Tarefa -
Informe quantas linhas dos itens abaixo contêm a palavra "John", diferenciando maiúsculas de minúsculas. Responda somente com o número.

Dados registrados -
------------------------------------------------------------

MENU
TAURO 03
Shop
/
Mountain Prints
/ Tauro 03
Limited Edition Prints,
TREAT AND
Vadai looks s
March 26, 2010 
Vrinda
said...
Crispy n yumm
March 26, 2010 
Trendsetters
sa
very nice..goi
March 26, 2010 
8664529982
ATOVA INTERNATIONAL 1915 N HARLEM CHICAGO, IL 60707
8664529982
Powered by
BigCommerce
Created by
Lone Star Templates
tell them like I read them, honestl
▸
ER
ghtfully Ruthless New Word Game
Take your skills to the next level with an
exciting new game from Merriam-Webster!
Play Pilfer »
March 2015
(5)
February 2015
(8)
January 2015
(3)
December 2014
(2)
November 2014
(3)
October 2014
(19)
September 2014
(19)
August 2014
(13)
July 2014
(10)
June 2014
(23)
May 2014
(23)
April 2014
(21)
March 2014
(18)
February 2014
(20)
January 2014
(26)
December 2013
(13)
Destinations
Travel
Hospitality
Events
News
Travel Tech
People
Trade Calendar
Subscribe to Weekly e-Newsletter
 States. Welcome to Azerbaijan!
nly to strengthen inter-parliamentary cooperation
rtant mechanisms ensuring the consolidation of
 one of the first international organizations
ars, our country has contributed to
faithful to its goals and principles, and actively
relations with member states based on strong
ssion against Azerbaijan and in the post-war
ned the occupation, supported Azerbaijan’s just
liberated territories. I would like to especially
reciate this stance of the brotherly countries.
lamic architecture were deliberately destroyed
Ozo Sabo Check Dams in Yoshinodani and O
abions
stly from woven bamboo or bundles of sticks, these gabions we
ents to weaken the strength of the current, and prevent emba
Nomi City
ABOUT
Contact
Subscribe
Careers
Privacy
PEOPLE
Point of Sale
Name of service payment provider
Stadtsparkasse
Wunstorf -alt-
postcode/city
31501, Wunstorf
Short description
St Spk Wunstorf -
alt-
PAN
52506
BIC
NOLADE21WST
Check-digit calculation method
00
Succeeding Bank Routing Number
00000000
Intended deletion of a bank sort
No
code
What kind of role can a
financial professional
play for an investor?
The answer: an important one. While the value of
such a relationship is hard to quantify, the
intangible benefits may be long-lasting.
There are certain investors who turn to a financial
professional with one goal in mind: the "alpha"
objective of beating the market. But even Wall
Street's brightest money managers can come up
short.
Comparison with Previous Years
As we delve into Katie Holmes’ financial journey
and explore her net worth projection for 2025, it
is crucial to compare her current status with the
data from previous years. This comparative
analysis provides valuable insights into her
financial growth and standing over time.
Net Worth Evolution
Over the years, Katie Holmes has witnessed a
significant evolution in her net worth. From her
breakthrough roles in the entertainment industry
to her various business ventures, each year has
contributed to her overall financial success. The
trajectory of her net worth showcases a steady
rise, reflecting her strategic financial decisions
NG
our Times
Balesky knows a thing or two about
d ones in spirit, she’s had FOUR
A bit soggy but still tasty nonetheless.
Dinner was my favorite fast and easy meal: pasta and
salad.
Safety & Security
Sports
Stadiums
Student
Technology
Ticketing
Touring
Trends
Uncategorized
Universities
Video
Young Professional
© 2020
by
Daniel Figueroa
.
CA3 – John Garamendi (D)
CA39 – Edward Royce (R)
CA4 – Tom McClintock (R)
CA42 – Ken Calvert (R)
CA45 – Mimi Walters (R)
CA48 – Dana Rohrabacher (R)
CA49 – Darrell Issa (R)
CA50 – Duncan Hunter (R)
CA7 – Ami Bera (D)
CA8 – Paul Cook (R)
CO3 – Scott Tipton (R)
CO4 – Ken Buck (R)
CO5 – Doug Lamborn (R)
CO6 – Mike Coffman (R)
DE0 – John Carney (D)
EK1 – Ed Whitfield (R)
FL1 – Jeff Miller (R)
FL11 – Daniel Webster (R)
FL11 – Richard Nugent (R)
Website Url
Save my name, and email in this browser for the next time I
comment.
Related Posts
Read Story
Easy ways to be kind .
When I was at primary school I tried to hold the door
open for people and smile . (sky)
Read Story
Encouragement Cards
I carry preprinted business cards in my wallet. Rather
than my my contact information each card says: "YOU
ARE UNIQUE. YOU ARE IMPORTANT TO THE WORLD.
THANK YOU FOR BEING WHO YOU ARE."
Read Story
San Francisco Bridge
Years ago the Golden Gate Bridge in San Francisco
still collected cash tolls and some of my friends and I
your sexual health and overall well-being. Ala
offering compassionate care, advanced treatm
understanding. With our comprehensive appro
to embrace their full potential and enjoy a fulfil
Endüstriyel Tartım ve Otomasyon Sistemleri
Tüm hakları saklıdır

------------------------------------------------------------

Solução -
2